Tegimus wrote :It is not the viewer which will be a problem. It is the sheer amount of data that needs to be stored for each match (think player positions, movement, action information etc. for each of the 22 players)
Depending on how your simulation engine works and your choice of data storage, you can implement a few tricks to minimize the load.
My favorite implementation is "scene by scene" storage. In that case, you don't store the entire match, but only important parts separated as "scenes". For example for my suggestion, you'd only need to store an array of 2: [attacking_side, Position].

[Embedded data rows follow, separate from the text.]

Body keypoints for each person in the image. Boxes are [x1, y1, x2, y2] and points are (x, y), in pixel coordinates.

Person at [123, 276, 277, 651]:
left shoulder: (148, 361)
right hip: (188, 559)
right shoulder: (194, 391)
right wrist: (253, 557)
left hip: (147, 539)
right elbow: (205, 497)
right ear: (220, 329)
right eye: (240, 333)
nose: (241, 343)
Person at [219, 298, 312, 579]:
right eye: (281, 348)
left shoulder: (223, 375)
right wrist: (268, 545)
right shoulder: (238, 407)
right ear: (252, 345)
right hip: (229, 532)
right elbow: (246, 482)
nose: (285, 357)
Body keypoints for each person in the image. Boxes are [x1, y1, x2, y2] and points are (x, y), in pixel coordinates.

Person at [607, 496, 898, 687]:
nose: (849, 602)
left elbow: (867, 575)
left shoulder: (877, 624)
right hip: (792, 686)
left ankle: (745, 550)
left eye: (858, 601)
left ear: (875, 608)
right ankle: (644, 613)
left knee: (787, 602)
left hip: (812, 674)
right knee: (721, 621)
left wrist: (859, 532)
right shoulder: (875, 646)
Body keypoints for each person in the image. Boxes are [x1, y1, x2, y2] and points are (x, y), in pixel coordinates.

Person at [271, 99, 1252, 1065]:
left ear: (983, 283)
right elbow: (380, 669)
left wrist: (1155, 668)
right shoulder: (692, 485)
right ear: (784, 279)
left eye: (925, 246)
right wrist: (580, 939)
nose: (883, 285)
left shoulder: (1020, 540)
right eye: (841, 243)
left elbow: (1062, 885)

In that case first picture: [0,11] .. meaning home team, LM Position.
2nd picture: [0,25] Home team, FR Position,
3rd picture: [1,23] Away team, FC Position.
For keeper, it would be [x,0]
I checked the match reports and there are max 40 cases you might need this. And that's it, the whole data you'd need, an extra 40*8=320 bytes per match to implement this example.
You also store 3 images: Field, Home arrow, and Away arrow.
Then client HTML takes care of positioning.
For more complicated viewings, I'd suggest using cases. For example, I've noticed that there are about 15 different attacks in this game. Again, you don't store the actual action but only the type of that attack as an array
action_Array(ID1, ID2, ID3, ID4, D1, D2, K1, typeID)
Where ID1-4 are the IDs of attacking players, D1-D2 defending players, K1 is the keeper and typeID is the type of attack (Winger crosses, freekick, cornerkick_farpost etc) and the client HTML uses this data to display the scene by pre-recorded animation engine.
Obviously, despite the huge data storage and speed efficiency advantage, this can get a little repetitive over time.